05 October 2011

The Heart and Soul of Springfield is the Maison Derrière

So apparently The Playboy Club is cancelled. And also apparently it was subversive, if by subversive one means "taking timid steps towards reflecting contemporary social reality." Of course, Mad Men (from whose notes The Playboy Club wholeheartedly cribbed) did it first; but chickened out (after nearly 3 seasons; plus, it hasn't yet returned from its hiatus so maybe it doesn't count as a TV show any more). On the other hand, Mad Men doesn't suck, which was The Playboy Club's problem from the beginning. And I do mean beginning: I only lasted 15 minutes into the first episode before abandoning the show as an uninspired drama hoping its sex appeal would conceal that fact.
The thing is, The Playboy Club was doomed by trying to ride phantom coattails. Mad Men's coat isn't made of sex appeal. I dislike pretty much all of the characters on M. M., and I can't say I'm all that interested in the advertising industry. But the show is ethnographically captivating (in the same way that 1993's The Age of Innocence is, although for different reasons). I can't find the ref but I read somewhere that M. M. is uncommonly popular among higher-income viewers. The appeal of M. M. is not that of the average television drama. T. P. C.'s first episode was about a murder, which seems to be standard prime-time–drama fare: its main differences from other p.-t.–d.'s are being set in the 1960s and having its women (pardon me: "girls") spend most of their screen time in their 1960s underwear. It was plotted and costumed for the typical p.-t.–d. viewership but the marketing tried to exploit M. M.'s sophistication, suggesting it was a show for M. M.'s audience.
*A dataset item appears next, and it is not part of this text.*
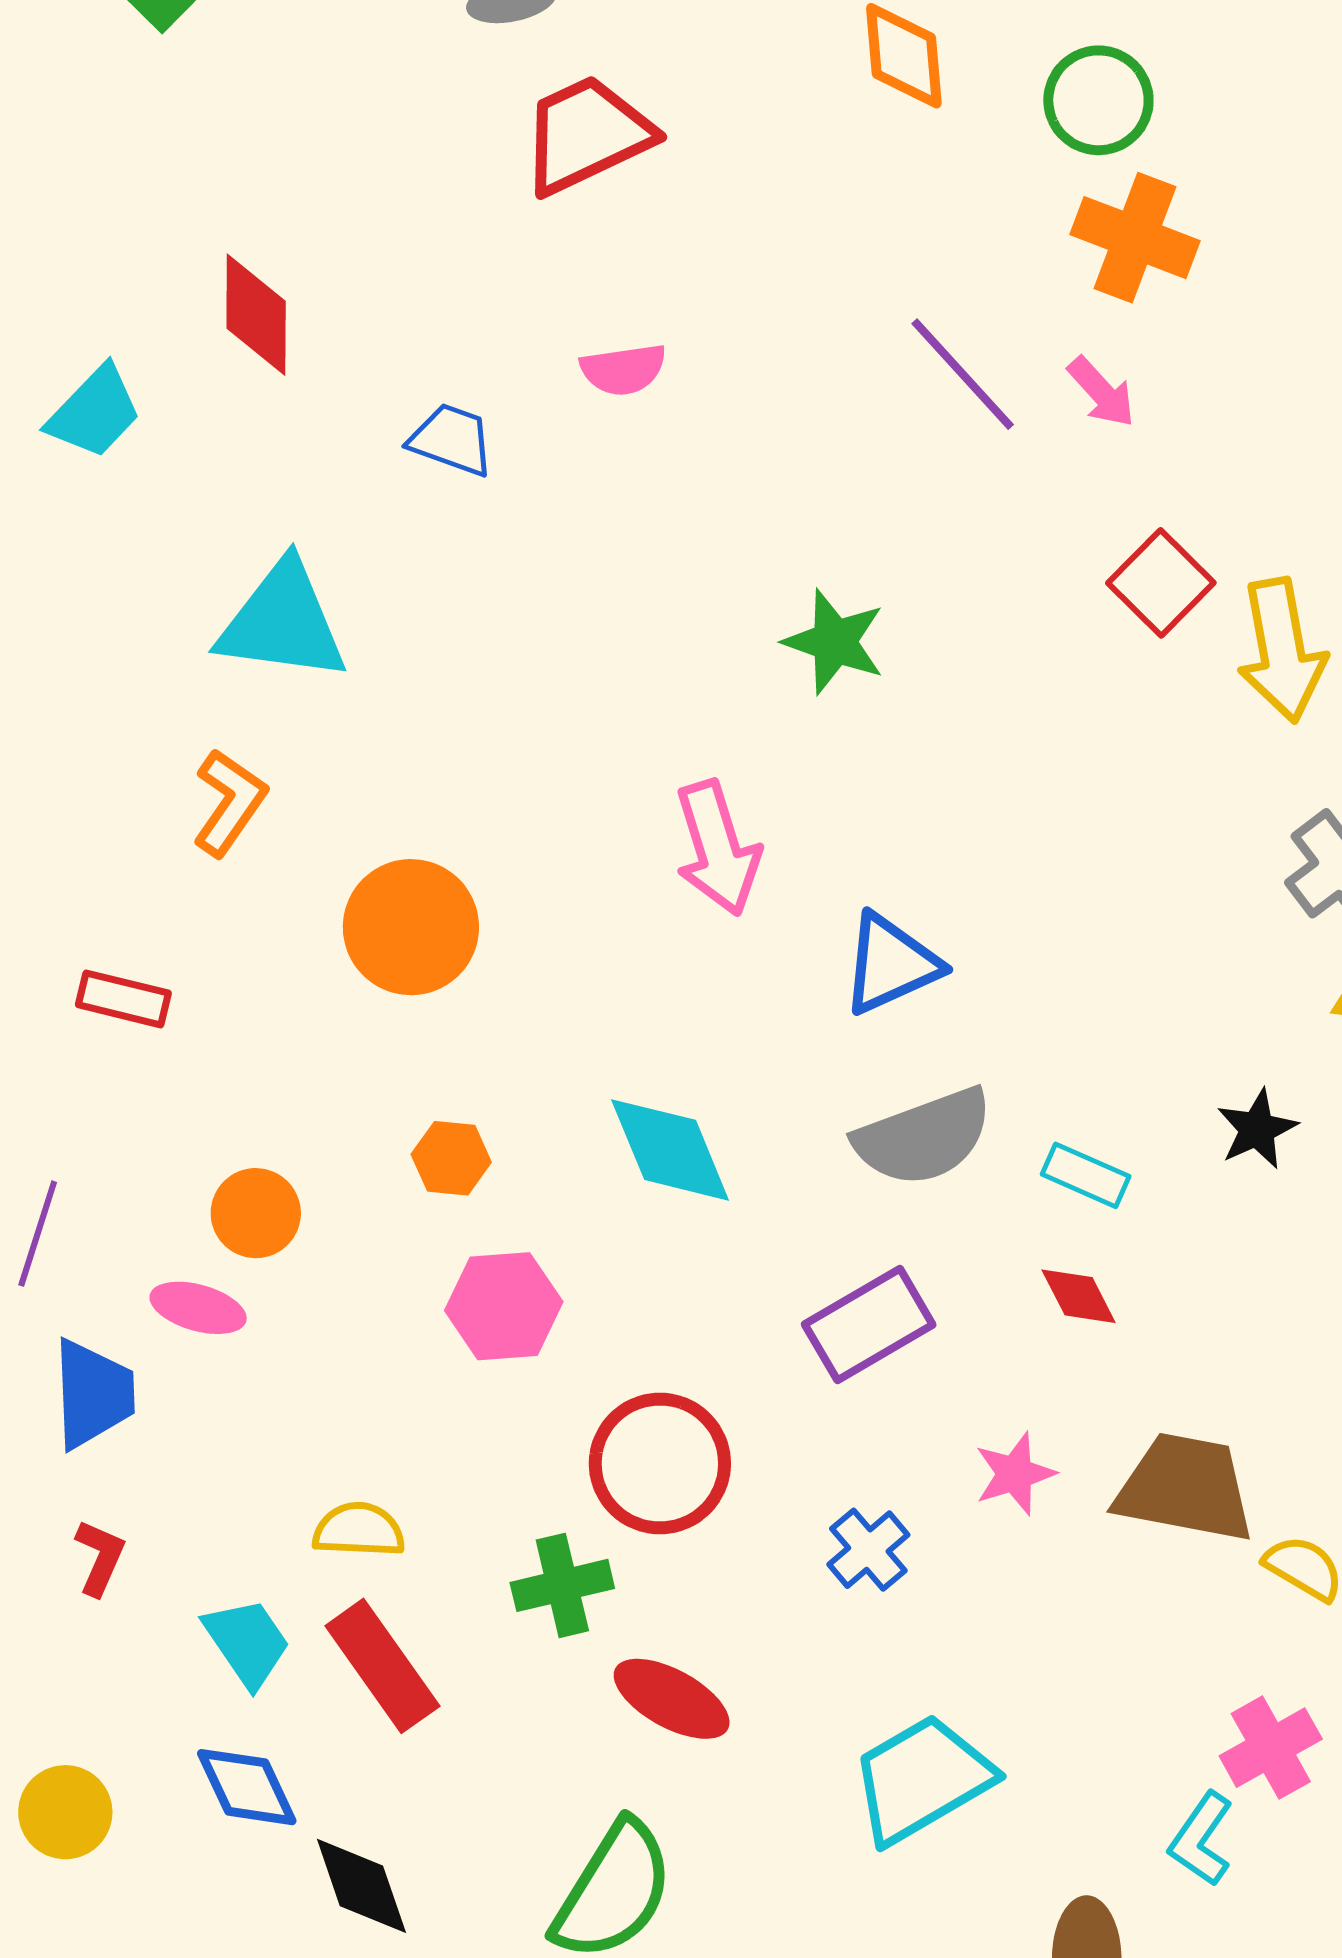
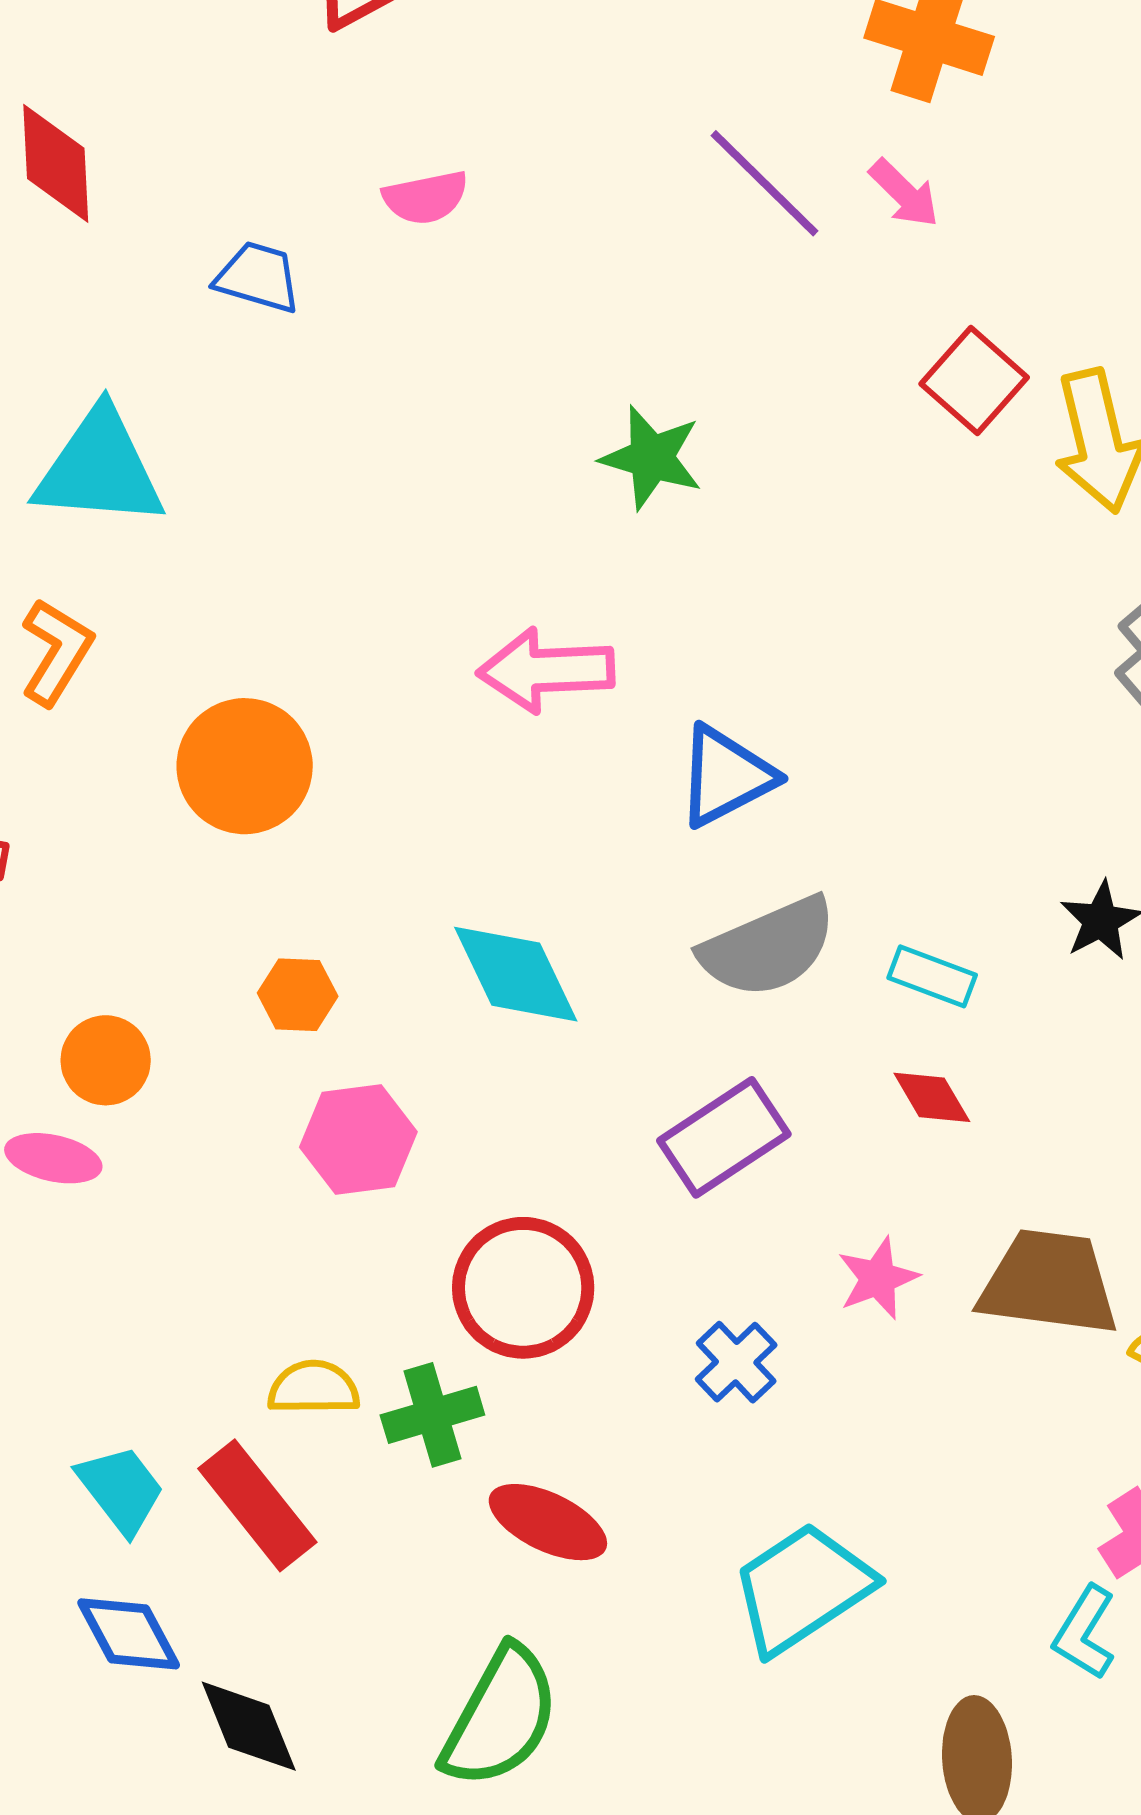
pink arrow: (717, 848) -> (546, 670), turned 108
yellow semicircle: (359, 1530) -> (314, 1388), moved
Which it wasn't; it was M. M. for the Six-Packs. But the Six-Packs don't watch M. M., so that wasn't a draw (OK, OK, I'll be nuanced: some were disgusted by the association with the porn industry, some thought it would be too snooty, and some watched anyway because boobies); and even before it aired it was clear T. P. C. was going to be tawdry, which turned off the M. M. viewership. Plus it, you know, sucked. So those of the M. M. viewership who took a test drive didn't purchase.
The cancellation of T. P. C. might have something to do with wingnut-dominated cultural discourse, but I'm inclined to think it had more to do with the success (particularly the lack thereof) of the show (which may have had something to do with wingnut-dominated cultural discourse but I suspect had more to do with not being something anybody wanted to watch). Networks might be a little more sensitive to the explicit demands of the right than to the hopes of the left, but the dollar drowns us all out. It was an orphan bastard.